=== Requirement ===
When a picture appears among the records, leave it out, and copy all else exactly.

=== Records ===
##########

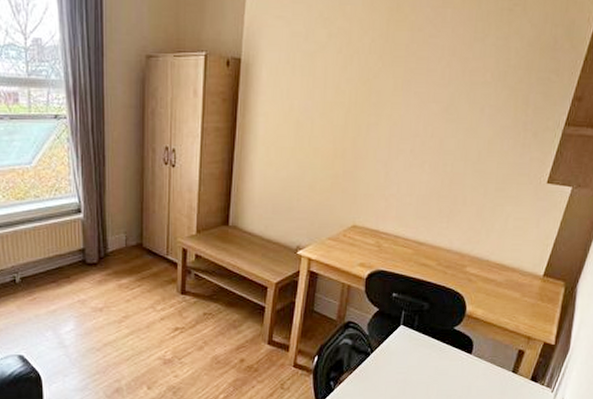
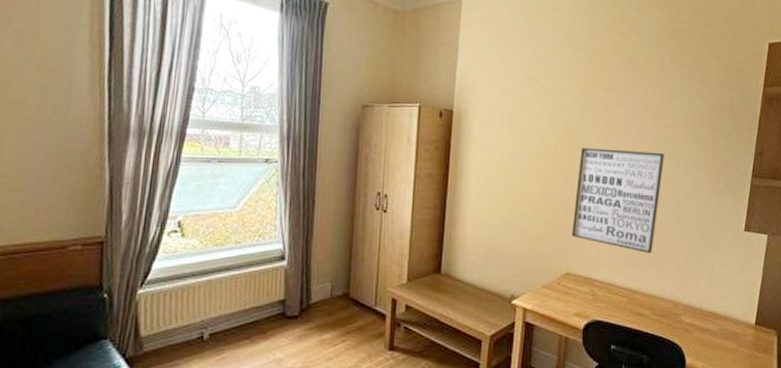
wall art: none [361,96,469,207] -> present [572,148,665,254]

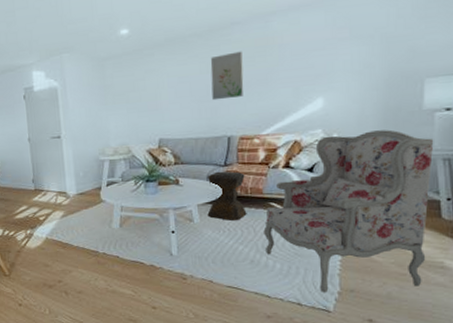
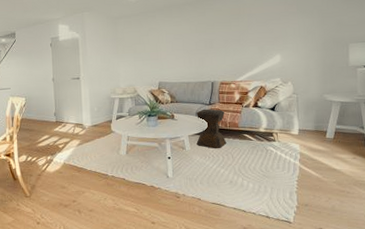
wall art: present [210,51,244,101] -> none [198,17,223,54]
armchair: present [263,129,434,293] -> none [239,80,358,208]

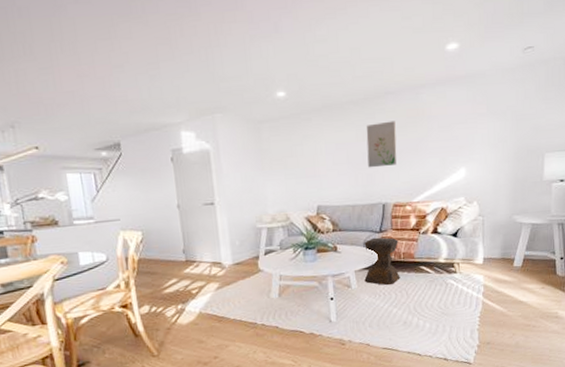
wall art: none [198,17,223,54] -> present [366,121,397,168]

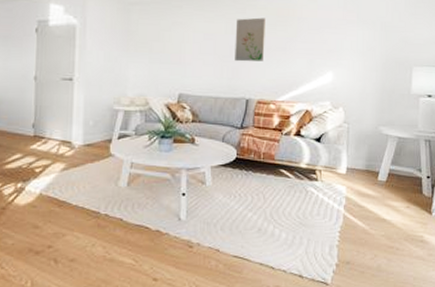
stool: present [364,237,400,286] -> none [220,133,259,187]

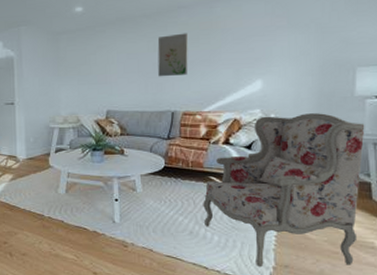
armchair: none [272,108,418,265] -> present [203,113,365,268]

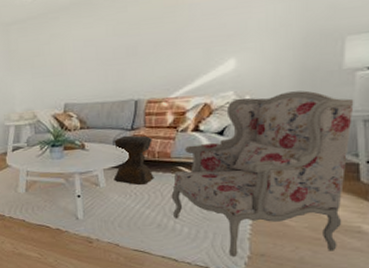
stool: none [150,144,188,193] -> present [114,135,154,186]
wall art: present [157,33,188,77] -> none [117,12,152,64]

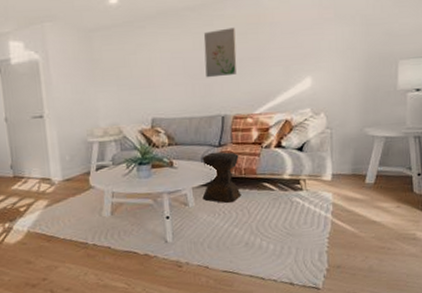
wall art: none [117,12,152,64] -> present [203,27,237,78]
armchair: present [171,90,354,258] -> none [257,109,407,271]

##########

=== Result of this exercise ===
wall art: none [361,96,469,207] -> present [572,148,665,254]

wall art: present [210,51,244,101] -> none [198,17,223,54]
armchair: present [263,129,434,293] -> none [239,80,358,208]

wall art: none [198,17,223,54] -> present [366,121,397,168]

stool: present [364,237,400,286] -> none [220,133,259,187]

armchair: none [272,108,418,265] -> present [203,113,365,268]

stool: none [150,144,188,193] -> present [114,135,154,186]
wall art: present [157,33,188,77] -> none [117,12,152,64]

wall art: none [117,12,152,64] -> present [203,27,237,78]
armchair: present [171,90,354,258] -> none [257,109,407,271]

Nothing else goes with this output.